3. Urbanization in different regions of the YREB has different effects on CLUE. For population urbanization, the lower reaches have a positive impact on the CLUE, while the middle and upper reaches have no obvious effect on CLUE. Compared with the middle and upper reaches, the high level of urbanization in the lower reaches of the region has brought scale effects to the efficiency of cultivated land. For land urbanization, the downstream has significantly promoted CLUE. The reason for this may be related to the conversion of a large number of dry land to paddy land. The coefficient of land urbanization in the middle is significantly negative. The region is dominated by medium-sized cities, of which the degree of urbanization coordination needs to be improved. The upper reaches are dominated by woodland and grassland, and the land urbanization rate is relatively slower. Therefore, the upper has no significant impact on the CLUE.

Based on the conclusion, we propose the following policy implications:

1. Improve the quality of the three major urban clusters along the YREB, releasing the huge potential from population urbanization. The YREB is the most rapidly urbanized region in China, but the economic development levels of the nine provinces and two cities are very different. The government should deepen inter-city cooperation in the Yangtze River Delta city cluster, the midstream city cluster and the Chengdu-Chongqing city cluster in terms of ecology, industry and transportation network construction.
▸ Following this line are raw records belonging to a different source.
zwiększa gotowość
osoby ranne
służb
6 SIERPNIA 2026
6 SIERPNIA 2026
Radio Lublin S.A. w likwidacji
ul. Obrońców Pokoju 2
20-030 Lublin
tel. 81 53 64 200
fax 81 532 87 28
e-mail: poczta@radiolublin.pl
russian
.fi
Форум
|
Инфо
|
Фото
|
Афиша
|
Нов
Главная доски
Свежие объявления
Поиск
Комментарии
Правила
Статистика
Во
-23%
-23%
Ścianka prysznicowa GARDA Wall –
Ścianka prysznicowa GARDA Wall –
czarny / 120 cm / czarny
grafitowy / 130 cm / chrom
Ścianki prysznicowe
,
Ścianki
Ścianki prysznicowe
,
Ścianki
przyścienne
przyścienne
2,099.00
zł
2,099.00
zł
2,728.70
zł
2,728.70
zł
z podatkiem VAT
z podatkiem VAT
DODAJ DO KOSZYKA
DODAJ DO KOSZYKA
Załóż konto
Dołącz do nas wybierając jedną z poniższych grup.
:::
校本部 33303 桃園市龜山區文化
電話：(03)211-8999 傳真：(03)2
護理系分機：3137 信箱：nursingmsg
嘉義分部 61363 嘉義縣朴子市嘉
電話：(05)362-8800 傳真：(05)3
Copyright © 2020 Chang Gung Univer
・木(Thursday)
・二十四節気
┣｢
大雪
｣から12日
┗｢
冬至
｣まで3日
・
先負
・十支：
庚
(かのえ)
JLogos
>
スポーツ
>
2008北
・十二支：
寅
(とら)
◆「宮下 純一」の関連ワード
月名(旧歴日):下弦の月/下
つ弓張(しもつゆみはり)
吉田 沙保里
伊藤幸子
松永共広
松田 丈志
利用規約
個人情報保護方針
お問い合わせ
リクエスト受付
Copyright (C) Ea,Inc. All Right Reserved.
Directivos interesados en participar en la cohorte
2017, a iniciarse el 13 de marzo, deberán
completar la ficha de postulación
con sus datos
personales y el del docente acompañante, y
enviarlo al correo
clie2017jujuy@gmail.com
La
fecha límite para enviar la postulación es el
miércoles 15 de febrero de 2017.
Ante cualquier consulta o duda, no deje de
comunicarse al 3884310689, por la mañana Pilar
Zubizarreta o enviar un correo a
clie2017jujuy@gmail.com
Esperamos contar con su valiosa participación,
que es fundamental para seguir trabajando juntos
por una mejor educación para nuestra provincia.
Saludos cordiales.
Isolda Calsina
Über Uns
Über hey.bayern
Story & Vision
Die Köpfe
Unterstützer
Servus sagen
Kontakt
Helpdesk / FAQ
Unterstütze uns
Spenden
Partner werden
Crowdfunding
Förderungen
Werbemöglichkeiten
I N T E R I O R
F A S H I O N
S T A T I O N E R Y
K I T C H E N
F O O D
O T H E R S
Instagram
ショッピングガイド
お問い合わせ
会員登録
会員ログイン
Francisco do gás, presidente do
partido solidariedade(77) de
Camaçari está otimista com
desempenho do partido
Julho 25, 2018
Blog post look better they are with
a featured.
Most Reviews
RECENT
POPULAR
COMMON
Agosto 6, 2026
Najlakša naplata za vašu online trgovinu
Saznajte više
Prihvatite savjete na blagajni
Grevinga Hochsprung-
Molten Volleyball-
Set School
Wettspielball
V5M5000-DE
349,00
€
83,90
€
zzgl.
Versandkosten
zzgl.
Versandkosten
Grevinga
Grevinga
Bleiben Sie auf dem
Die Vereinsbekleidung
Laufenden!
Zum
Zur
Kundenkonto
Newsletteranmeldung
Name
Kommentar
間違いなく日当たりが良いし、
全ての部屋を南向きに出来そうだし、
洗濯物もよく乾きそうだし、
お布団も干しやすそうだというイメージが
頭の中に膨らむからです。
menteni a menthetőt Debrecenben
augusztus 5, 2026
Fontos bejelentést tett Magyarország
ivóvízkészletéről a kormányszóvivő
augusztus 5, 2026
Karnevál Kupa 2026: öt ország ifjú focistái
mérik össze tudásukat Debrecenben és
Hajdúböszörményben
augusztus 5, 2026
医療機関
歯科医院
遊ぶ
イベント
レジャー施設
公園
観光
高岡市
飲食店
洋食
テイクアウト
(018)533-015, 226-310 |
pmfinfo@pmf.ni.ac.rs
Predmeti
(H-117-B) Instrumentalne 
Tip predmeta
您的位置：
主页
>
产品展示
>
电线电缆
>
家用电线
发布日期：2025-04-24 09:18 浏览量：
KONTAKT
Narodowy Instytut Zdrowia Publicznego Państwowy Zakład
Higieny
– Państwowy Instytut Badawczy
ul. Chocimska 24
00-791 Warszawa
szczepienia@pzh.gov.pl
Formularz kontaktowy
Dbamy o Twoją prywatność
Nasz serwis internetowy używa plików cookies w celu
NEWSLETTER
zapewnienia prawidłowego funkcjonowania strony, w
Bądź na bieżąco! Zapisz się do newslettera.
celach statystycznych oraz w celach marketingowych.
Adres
Define the functional positioning of core cities, taking core cities such as Shanghai, Nanjing, Wuhan, Chongqing and Chengdu as the most important economic growth poles within the belt. Thus, they can play a radiating role in the surrounding urban agglomeration. Yibin City of the Sichuan Province should assume the role of coordinator and promoter of upstream urban agglomeration, strengthening the county’s economy. Counties in the upper reaches of the YREB are developing at a relatively high level, while those in the lower reaches are lagging behind. The government should increase transfer payments and counterpart assistance to these regions, promote the upgrading of urban consumption structure and advocate for the concept of urban green life. This is conducive to promoting green agricultural production and reducing the input intensity and carbon emission intensity of agricultural chemicals.

2. Build an ecologic protective screen in the upper reaches of YREB. Prohibit the exploitation of high-quality cultivated land resources and strictly implement the compensation system for cultivated land. In particular, the middle and upper reaches, as a zone of ecological fragility and ecological barrier construction, must always adhere to the supremacy of ecology. Avoid supplementing high-quality cultivated land with low-quality cultivated land, and pay attention to restoring and improving the quality of cultivated land in the process of implementing the balance between the occupation and compensation of cultivated land. Optimize the tillage layout of paddy and dry land and farm intensively according to geographical conditions and water environment capacity, improving CLUE.

3. Complement the shortcomings of the agricultural labor force with the new agricultural management system. The rapid urbanization of the population in the YREB has prompted a shift from traditional to modern agricultural methods. Cultivating new agricultural management subjects and exploring the diversification of agricultural socialized services can offset the negative effect of rural labor shortage and improve the scale efficiency of land.

4. Detailed regulations related to the cultivated land protection in YREB must be deployed. To date, the standards for soil pollution, pesticide use and agricultural sewage directly related to the YREB are not clear. The 11 provinces and municipalities may continuously complete the formulation of relevant standards under the coordination of the Leading Group for the Development of the Yangtze River Economic Belt and the Coordination Committee for the Green Development of the Yangtze River Economic Belt.